* The problem
An exact copy of the whole listing is required.
+---+
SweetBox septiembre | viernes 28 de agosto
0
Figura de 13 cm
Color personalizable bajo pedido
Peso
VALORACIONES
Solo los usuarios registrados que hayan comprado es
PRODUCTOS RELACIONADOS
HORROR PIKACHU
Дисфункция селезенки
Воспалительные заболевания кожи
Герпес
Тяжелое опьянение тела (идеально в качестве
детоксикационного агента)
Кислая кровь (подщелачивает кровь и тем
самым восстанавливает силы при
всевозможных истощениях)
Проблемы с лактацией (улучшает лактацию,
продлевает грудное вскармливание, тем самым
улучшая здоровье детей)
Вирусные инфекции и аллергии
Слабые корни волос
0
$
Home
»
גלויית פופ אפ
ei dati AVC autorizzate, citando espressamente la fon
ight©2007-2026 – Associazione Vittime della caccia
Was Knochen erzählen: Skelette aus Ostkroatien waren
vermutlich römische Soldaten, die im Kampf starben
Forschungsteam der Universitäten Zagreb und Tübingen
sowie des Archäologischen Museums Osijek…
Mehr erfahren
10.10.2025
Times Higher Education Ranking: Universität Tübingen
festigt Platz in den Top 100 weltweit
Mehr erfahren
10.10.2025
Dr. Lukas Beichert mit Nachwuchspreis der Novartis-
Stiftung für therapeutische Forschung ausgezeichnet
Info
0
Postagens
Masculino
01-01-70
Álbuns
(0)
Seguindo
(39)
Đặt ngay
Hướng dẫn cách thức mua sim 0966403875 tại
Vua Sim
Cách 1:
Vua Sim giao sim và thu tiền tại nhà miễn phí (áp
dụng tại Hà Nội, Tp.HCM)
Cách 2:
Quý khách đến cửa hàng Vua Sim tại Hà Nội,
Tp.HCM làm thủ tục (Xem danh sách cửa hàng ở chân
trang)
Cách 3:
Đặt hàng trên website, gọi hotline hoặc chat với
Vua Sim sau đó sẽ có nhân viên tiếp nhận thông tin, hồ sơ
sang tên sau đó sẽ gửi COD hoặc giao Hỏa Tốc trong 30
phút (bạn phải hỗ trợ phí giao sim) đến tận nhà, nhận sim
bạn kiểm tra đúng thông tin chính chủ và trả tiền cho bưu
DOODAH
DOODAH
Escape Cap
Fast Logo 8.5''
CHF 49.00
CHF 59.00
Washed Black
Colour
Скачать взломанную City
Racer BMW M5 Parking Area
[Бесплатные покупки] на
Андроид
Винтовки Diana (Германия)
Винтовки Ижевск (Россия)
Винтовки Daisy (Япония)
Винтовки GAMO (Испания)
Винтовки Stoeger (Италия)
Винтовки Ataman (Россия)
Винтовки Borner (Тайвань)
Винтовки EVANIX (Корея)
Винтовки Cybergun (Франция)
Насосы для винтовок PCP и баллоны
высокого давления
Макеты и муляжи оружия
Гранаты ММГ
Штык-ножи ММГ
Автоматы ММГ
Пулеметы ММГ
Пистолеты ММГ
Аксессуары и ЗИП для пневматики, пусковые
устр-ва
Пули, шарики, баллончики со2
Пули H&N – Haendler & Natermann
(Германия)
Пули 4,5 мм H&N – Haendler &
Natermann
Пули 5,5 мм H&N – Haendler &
+---+
* Response to this exercise
SweetBox septiembre | viernes 28 de agosto
0
Figura de 13 cm
Color personalizable bajo pedido
Peso
VALORACIONES
Solo los usuarios registrados que hayan comprado es
PRODUCTOS RELACIONADOS
HORROR PIKACHU
Дисфункция селезенки
Воспалительные заболевания кожи
Герпес
Тяжелое опьянение тела (идеально в качестве
детоксикационного агента)
Кислая кровь (подщелачивает кровь и тем
самым восстанавливает силы при
всевозможных истощениях)
Проблемы с лактацией (улучшает лактацию,
продлевает грудное вскармливание, тем самым
улучшая здоровье детей)
Вирусные инфекции и аллергии
Слабые корни волос
0
$
Home
»
גלויית פופ אפ
ei dati AVC autorizzate, citando espressamente la fon
ight©2007-2026 – Associazione Vittime della caccia
Was Knochen erzählen: Skelette aus Ostkroatien waren
vermutlich römische Soldaten, die im Kampf starben
Forschungsteam der Universitäten Zagreb und Tübingen
sowie des Archäologischen Museums Osijek…
Mehr erfahren
10.10.2025
Times Higher Education Ranking: Universität Tübingen
festigt Platz in den Top 100 weltweit
Mehr erfahren
10.10.2025
Dr. Lukas Beichert mit Nachwuchspreis der Novartis-
Stiftung für therapeutische Forschung ausgezeichnet
Info
0
Postagens
Masculino
01-01-70
Álbuns
(0)
Seguindo
(39)
Đặt ngay
Hướng dẫn cách thức mua sim 0966403875 tại
Vua Sim
Cách 1:
Vua Sim giao sim và thu tiền tại nhà miễn phí (áp
dụng tại Hà Nội, Tp.HCM)
Cách 2:
Quý khách đến cửa hàng Vua Sim tại Hà Nội,
Tp.HCM làm thủ tục (Xem danh sách cửa hàng ở chân
trang)
Cách 3:
Đặt hàng trên website, gọi hotline hoặc chat với
Vua Sim sau đó sẽ có nhân viên tiếp nhận thông tin, hồ sơ
sang tên sau đó sẽ gửi COD hoặc giao Hỏa Tốc trong 30
phút (bạn phải hỗ trợ phí giao sim) đến tận nhà, nhận sim
bạn kiểm tra đúng thông tin chính chủ và trả tiền cho bưu
DOODAH
DOODAH
Escape Cap
Fast Logo 8.5''
CHF 49.00
CHF 59.00
Washed Black
Colour
Скачать взломанную City
Racer BMW M5 Parking Area
[Бесплатные покупки] на
Андроид
Винтовки Diana (Германия)
Винтовки Ижевск (Россия)
Винтовки Daisy (Япония)
Винтовки GAMO (Испания)
Винтовки Stoeger (Италия)
Винтовки Ataman (Россия)
Винтовки Borner (Тайвань)
Винтовки EVANIX (Корея)
Винтовки Cybergun (Франция)
Насосы для винтовок PCP и баллоны
высокого давления
Макеты и муляжи оружия
Гранаты ММГ
Штык-ножи ММГ
Автоматы ММГ
Пулеметы ММГ
Пистолеты ММГ
Аксессуары и ЗИП для пневматики, пусковые
устр-ва
Пули, шарики, баллончики со2
Пули H&N – Haendler & Natermann
(Германия)
Пули 4,5 мм H&N – Haendler &
Natermann
Пули 5,5 мм H&N – Haendler &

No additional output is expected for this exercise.